Love is Where Dreams Go to Die

On love, creativity, and the inevitable pull towards complacency

Relationships are where dreams go to die. They lure you in with promises of completion, a false sense of perfection, as though finally someone else can understand and fulfill the parts of you that gnaw and ache. You get in deep enough, get wrapped up in someone else, and before you know it, you’re "happy." You’re comfortable. An insidious word, one that dulls your senses and makes you a shell of yourself. You stop pushing, stop creating, and slowly, almost imperceptibly, you’re fat and content.

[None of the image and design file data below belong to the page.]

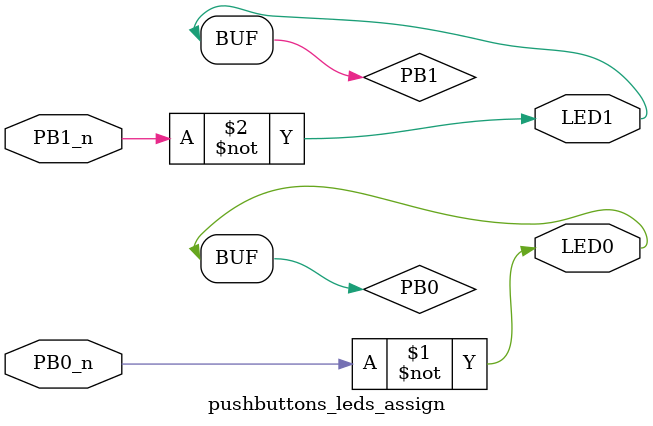
<source format=v>
module pushbuttons_leds_assign(
    input  PB0_n,
    input  PB1_n,
    output LED0,
    output LED1
    );

	wire PB0 = ~PB0_n; // PushButton on logipi are active low -> make it active high
	wire PB1 = ~PB1_n; // PushButton on logipi are active low -> make it active high

	assign LED0 = PB0; // connect PB0 to LED0
	assign LED1 = PB1; // connect PB1 to LED1

endmodule

</source>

"Fat and happy." It’s a backhanded phrase, and for good reason. It’s a truth society whispers but rarely admits outright: happiness, the kind they sell you, is the enemy of art. You want security, comfort, a partner who shares your life? Fine. But that’s the price: creativity gives way to routine, and your mind, once rumbling with restless ideas, falls into stasis. I can’t fault people for this; life is brutal, and a padded existence is better than none at all. But the things that stand the test of time don’t come from comfort. It comes from friction, from despair and longing, from the sharp edges that happiness seeks to smooth over.

For men, especially, inspiration has been a constant companion of darkness. It is despair that drives you to the brink, that forces the inner world out into art, into music, into books, into anything but more comfort. All the great works? They were created not by happy men with steady jobs and nice houses but by those barely scraping along, finding fuel in sorrow and regret.

The meme is true: a man doesn’t need much to be content. Just a mattress on the floor, a space to think, unclouded by pillows and platitudes. But the trappings of relationships bring that inescapable march toward domestic mediocrity: throw pillows and decor that quietly mock you, each one a small nail in the coffin of who you once were. It's death by a thousand paper cuts, small and inconsequential on their own but lethal when compounded over time.

Because let’s be real: most relationships are simply arrangements of mutual toleration, stability dressed up as satisfaction. They aren’t magic; they’re endurance exercises. A way to stave off loneliness, even if it means you sacrifice your spark on the altar of “good enough.” They are tranquilizers, designed to soothe the restless, the dissatisfied, into submission.

And maybe some people are built for that, those with a tolerance for banality, who find solace in stability. But the others, the ones with spirit, who need to burn the ships, who thrive on zero attachment? They can’t survive these arrangements without losing what makes them alive. For them, happiness is too much to ask for, a wishful dream they’ll never see realized, not because they don’t want it, but because they know it’s the enemy of creation. It’s the anchor tied to their throats, offering security but dulling their appetite for risk.

So it’s ironic, then, that love is all we think about. Knowing full well the pitfalls, the suffocating comfort, the slow death of ambition, we still circle back to it, as though it has some kind of magnetic pull.

It’s like staring at the ocean, knowing the waves will drown you but still wading in, captivated by the promise of something beyond reason, beyond control. It’s true that we yearn for what we don’t have. Maybe that’s the beauty of it. That the very thing that drains us is also what draws us in, knowing we’ll lose parts of ourselves to it, knowing the price, and still, somehow, always hoping it will be different.